Extract the passage on kernel reparameterization from "FIG. 9 shows" up to and including "model according to some embodiments of the invention.", word for word.

* begin Text extract *

FIG. 8 shows schematically QAT and deployment of a neural network according to some embodiments of the invention. Since at inference (actual model deployment) there only is one convolution, the kernel reparameterization can correctly mimic the inference behavior at training time.

FIG. 9 shows schematically a reparameterization QAT pipeline equipped with the kernel reparameterization according to some embodiments of the invention.

FIG. 10 shows applications: using kernel reparameterization QAT pipeline to boost accuracy of quantized small model according to some embodiments of the invention.

FIG. 11 shows a flowchart of a method for performing QAT of a neural network, according to some embodiments of the invention.

DETAILED DESCRIPTION

The detailed description set forth below in connection with the appended drawings is intended as a description of various configurations and is not intended to represent the only configurations in which the concepts described herein may be practiced. The detailed description includes specific details for the purpose of providing a thorough understanding of various concepts. However, it will be apparent to those skilled in the art that these concepts may be practiced without these specific details. In some instances, well known structures and components are shown in block diagram form in order to avoid obscuring such concepts.

* end Text extract *
* begin Data section *

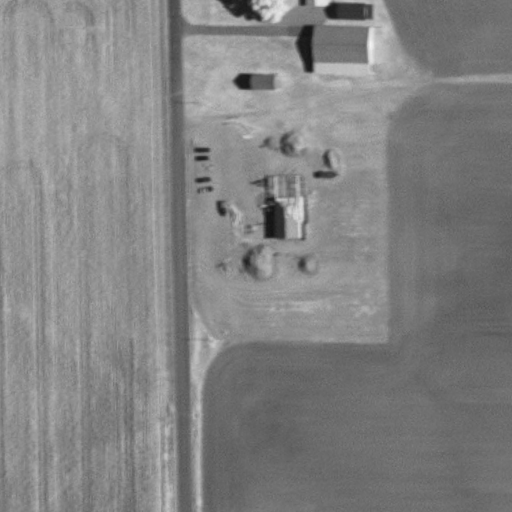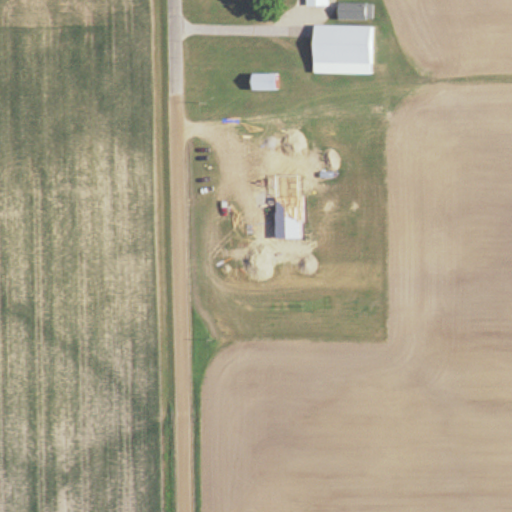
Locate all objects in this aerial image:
building: (320, 3)
building: (360, 12)
road: (248, 30)
building: (347, 50)
building: (270, 82)
road: (178, 255)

* end Data section *

__The result__.
FIG. 9 shows schematically a reparameterization QAT pipeline equipped with the kernel reparameterization according to some embodiments of the invention.

FIG. 10 shows applications: using kernel reparameterization QAT pipeline to boost accuracy of quantized small model according to some embodiments of the invention.